Buch: The Four Greatest Coaching Conversations
Ein umfassender Leitfaden zur Veränderung von Denkmustern
Als Transformations-Coach oder Trainer wissen Sie, dass effektives Coaching mehr erfordert als nur gute Gesprächsführung. Die wahre Kunst liegt darin, Denkweisen (Mindsets) zu verändern und nachhaltige Verhaltensänderungen zu bewirken. In diesem Blogpost möchte ich Ihnen einen wertvollen Ansatz vorstellen, der auf der umfangreichen Datenanalyse von über 100.000 Coaching-Gesprächen basiert: Die vier transformativen Coaching-Gespräche nach Jerry Connor und Karim Hirani.
Die Grundlage: Mindset-Veränderung als Schlüssel zu nachhaltigem Coaching
Connor und Hirani, Gründer von BTS Coach, haben durch ihre Arbeit mit rund 300 Coaches in über 40 Ländern eine bemerkenswerte Entdeckung gemacht: Trotz unterschiedlichster Situationen und Herausforderungen lassen sich die effektivsten Coaching-Gespräche in vier Kategorien einteilen, die jeweils auf die Veränderung eines bestimmten Mindsets abzielen.

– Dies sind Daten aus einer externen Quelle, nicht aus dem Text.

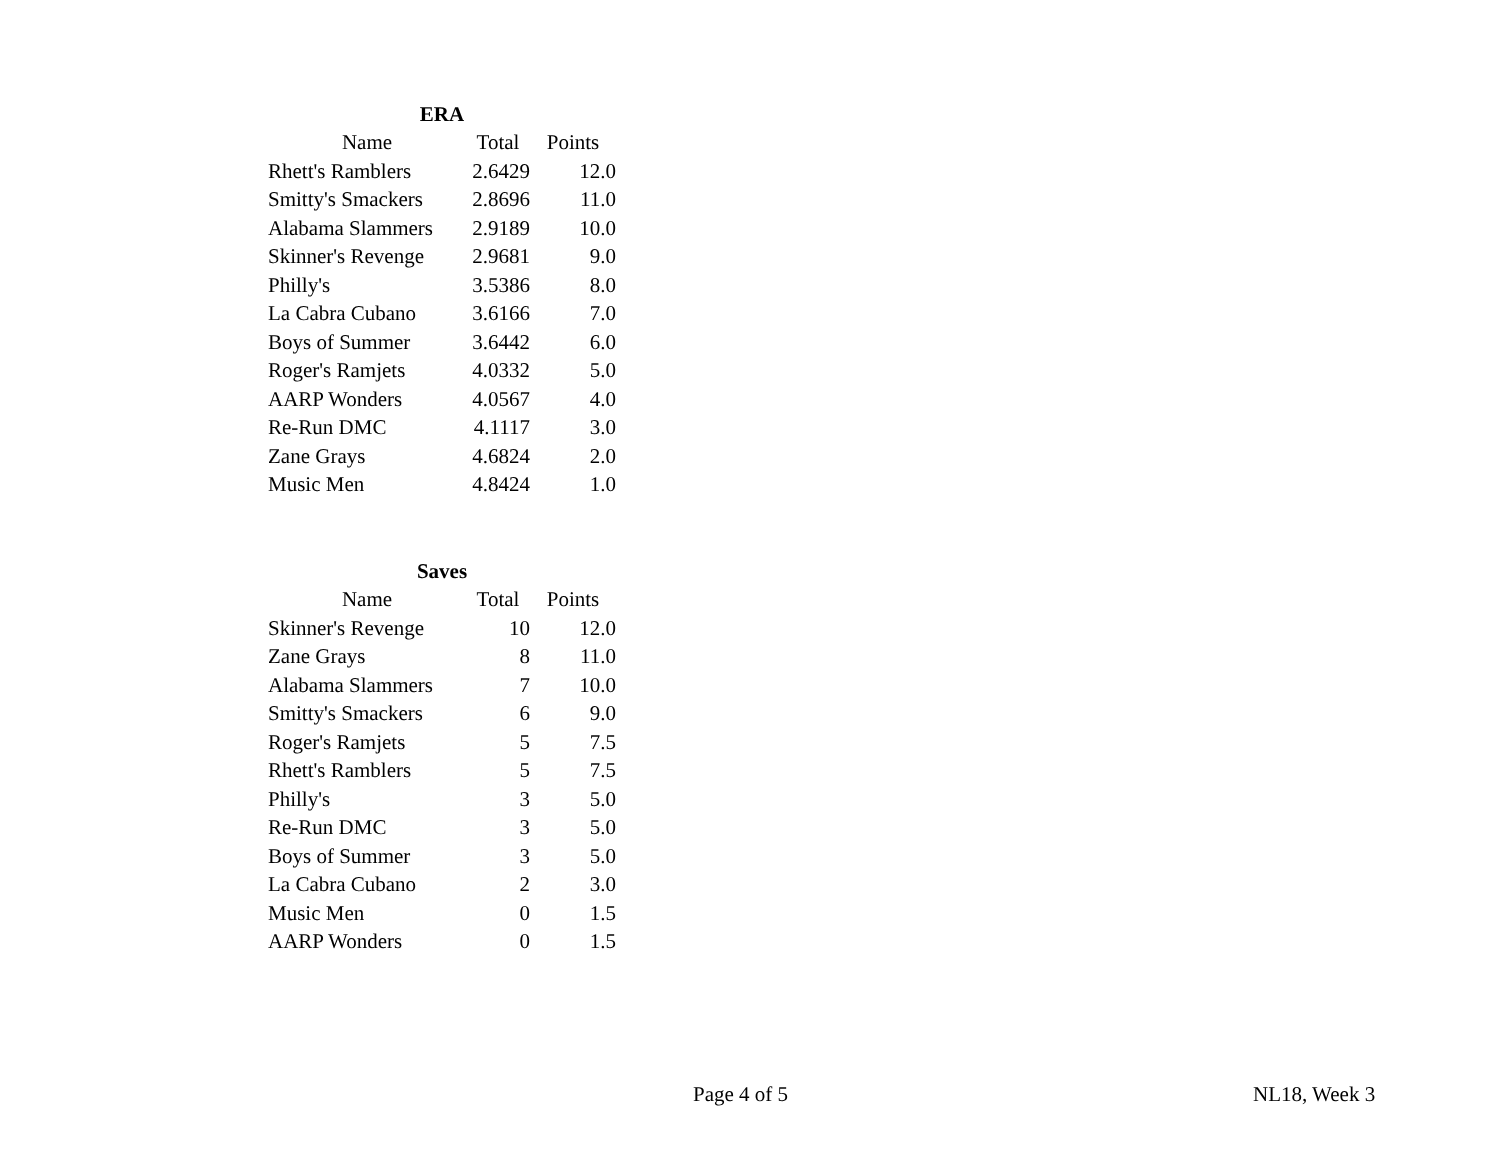| ERA | | |
| --- | --- | --- |
| Name | Total | Points |
| Rhett's Ramblers | 2.6429 | 12.0 |
| Smitty's Smackers | 2.8696 | 11.0 |
| Alabama Slammers | 2.9189 | 10.0 |
| Skinner's Revenge | 2.9681 | 9.0 |
| Philly's | 3.5386 | 8.0 |
| La Cabra Cubano | 3.6166 | 7.0 |
| Boys of Summer | 3.6442 | 6.0 |
| Roger's Ramjets | 4.0332 | 5.0 |
| AARP Wonders | 4.0567 | 4.0 |
| Re-Run DMC | 4.1117 | 3.0 |
| Zane Grays | 4.6824 | 2.0 |
| Music Men | 4.8424 | 1.0 |
| Saves | | |
| --- | --- | --- |
| Name | Total | Points |
| Skinner's Revenge | 10 | 12.0 |
| Zane Grays | 8 | 11.0 |
| Alabama Slammers | 7 | 10.0 |
| Smitty's Smackers | 6 | 9.0 |
| Roger's Ramjets | 5 | 7.5 |
| Rhett's Ramblers | 5 | 7.5 |
| Philly's | 3 | 5.0 |
| Re-Run DMC | 3 | 5.0 |
| Boys of Summer | 3 | 5.0 |
| La Cabra Cubano | 2 | 3.0 |
| Music Men | 0 | 1.5 |
| AARP Wonders | 0 | 1.5 |
Page 4 of 5 NL18, Week 3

Warum ist die Veränderung des Mindsets so entscheidend? Denken Sie an folgendes Beispiel: Nur einer von sieben Menschen schafft es, seinen Lebensstil zu ändern, obwohl ein Arzt ihnen mitgeteilt hat, dass ihre Gesundheit davon abhängt. Das Problem liegt nicht im Wissen oder in der Motivation – es liegt im Mindset, den unterbewussten Überzeugungen und mentalen Rahmen, die unser Handeln bestimmen.
Die vier transformativen Coaching-Gespräche im Überblick
1. Das „Be“-Gespräch: In Ressourcenstärke handeln
Wann einsetzen: Wenn jemand sich schlecht, unsicher oder nicht handlungsfähig fühlt.
Das „Be“-Gespräch hilft Menschen, in kritischen Situationen ihr Bestes zu geben. Es ist besonders relevant, wenn jemand in stressigen Situationen überreagiert oder sich zurückzieht.
Der ETC-Prozess:
- E – Emotion: Die Coachees werden eingeladen, die Trigger-Situation zu erkennen, die Emotionen wahrzunehmen und ihre inneren Dialoge zu identifizieren.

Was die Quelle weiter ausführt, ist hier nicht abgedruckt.